SUWC, main room with tables, computer stations, and chairs arranged for collaborative work
Syracuse University Writing Center, main room with tables for consulting, computer stations, and chairs arranged for collaborative work

What does this mean for our one-room writing center with tables and chairs? A shift in space that better conceives of different learning and composing needs. For some centers, this means a total redesign to support multiple rooms and new technologies. As Sheridan reminds us, though, sometimes a center doesn’t have the funds, resources, or space to build a center from scratch, and it’s important to recognize that a center doesn’t need to change completely to implement accessible practices (Hitt 3). What makes a multiliteracy center accessible is not necessarily the space, but a dialogue between space and practice.

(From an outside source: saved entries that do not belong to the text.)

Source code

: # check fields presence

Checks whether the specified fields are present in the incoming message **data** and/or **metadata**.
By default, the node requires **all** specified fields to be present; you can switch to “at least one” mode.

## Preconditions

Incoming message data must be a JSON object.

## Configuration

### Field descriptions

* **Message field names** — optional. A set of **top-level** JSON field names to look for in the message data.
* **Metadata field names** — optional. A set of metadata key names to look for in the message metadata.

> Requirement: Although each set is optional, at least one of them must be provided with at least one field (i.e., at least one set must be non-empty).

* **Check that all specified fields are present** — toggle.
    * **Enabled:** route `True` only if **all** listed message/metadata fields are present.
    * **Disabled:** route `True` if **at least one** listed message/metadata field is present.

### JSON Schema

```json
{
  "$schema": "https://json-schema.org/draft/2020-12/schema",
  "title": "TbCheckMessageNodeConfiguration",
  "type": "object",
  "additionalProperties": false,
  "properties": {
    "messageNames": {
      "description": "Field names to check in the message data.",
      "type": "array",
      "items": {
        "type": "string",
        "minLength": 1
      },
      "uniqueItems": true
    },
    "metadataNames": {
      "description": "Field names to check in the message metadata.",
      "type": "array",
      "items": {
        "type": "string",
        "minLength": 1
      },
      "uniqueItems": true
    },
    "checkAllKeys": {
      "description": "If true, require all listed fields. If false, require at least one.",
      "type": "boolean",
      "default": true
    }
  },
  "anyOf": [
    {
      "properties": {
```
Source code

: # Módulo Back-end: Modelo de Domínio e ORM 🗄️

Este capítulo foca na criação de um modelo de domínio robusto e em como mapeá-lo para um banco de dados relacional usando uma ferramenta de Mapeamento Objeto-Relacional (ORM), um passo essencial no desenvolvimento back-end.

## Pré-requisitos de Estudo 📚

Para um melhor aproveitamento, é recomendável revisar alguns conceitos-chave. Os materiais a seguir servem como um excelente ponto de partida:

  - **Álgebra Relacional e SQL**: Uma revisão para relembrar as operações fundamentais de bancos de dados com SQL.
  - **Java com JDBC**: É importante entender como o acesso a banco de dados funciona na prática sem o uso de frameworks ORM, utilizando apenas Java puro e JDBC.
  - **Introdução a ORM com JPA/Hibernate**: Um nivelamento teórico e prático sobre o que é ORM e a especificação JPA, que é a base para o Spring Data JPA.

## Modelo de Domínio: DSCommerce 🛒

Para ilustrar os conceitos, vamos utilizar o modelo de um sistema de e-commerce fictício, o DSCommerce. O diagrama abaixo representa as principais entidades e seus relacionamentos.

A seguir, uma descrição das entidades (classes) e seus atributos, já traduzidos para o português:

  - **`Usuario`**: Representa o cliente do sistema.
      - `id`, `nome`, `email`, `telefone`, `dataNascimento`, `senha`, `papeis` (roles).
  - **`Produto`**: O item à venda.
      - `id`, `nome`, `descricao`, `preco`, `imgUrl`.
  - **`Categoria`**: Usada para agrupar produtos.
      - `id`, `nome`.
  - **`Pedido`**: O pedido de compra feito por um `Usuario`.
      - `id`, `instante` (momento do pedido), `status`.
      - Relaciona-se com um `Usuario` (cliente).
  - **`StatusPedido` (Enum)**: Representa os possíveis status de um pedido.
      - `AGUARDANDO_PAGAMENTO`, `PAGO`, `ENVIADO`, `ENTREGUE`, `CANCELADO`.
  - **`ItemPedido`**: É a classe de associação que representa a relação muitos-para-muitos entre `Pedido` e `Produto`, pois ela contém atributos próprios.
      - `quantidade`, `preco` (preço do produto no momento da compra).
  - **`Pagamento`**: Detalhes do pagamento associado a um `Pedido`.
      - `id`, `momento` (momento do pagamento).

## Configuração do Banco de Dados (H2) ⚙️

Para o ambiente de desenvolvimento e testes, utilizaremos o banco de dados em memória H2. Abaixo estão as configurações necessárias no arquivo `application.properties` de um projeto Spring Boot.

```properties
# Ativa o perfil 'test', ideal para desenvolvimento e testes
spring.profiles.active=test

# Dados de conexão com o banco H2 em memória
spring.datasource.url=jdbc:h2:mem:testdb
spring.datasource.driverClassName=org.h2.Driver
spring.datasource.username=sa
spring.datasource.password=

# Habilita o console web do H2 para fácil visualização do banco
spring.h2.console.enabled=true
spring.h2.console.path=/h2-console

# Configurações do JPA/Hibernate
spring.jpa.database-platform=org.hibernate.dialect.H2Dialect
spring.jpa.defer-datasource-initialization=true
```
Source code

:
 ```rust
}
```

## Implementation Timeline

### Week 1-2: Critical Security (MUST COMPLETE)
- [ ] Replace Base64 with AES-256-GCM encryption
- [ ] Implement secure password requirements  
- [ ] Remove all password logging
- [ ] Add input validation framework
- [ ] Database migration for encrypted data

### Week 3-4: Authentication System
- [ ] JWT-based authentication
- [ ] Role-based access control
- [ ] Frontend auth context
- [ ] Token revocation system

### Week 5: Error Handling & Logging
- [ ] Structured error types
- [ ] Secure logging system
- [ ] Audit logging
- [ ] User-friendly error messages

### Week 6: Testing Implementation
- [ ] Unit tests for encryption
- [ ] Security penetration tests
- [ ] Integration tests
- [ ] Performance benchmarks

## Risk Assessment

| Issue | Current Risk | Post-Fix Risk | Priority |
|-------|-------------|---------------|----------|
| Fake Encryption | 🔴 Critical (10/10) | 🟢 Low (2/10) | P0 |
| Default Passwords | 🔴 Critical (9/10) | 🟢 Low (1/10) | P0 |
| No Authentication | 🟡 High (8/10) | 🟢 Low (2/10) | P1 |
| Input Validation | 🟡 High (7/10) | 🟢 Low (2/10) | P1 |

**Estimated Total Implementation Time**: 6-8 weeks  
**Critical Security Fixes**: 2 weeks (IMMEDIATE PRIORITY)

Lefebvre reminds us that the physical spaces we inhabit affect our actions within those spaces; in turn, our actions and social practices impact those spaces. When we talk about practice, then, we should also be talking about space. And when we talk about either of these, we should be talking about accessibility. Just because a multiliteracy center has multiple rooms and resources and supports multiple and flexible practices does not mean that the center will be accessible to all students. Even within these spaces, explicit conversations about disability are necessary to ensure that the needs of all students are met. Such conversations must move away from historical and current conversations about disability that target particular disabilities, identifying characteristics and assuming that students with disabilities are a homogenous group that must be treated a particular way. Instead, multiliteracy encourages us to think more inclusively about students’ learning and composing needs, to recognize that all students can benefit from engaging with texts in different ways in different contexts. All students have a variety of rhetorical, intellectual, and physical abilities, and multiliteracy centers must be ready to adapt not only their physical spaces and practices, but also the way they construct disability and the needs of all learners (Hitt 6).

Works cited info is available upon request.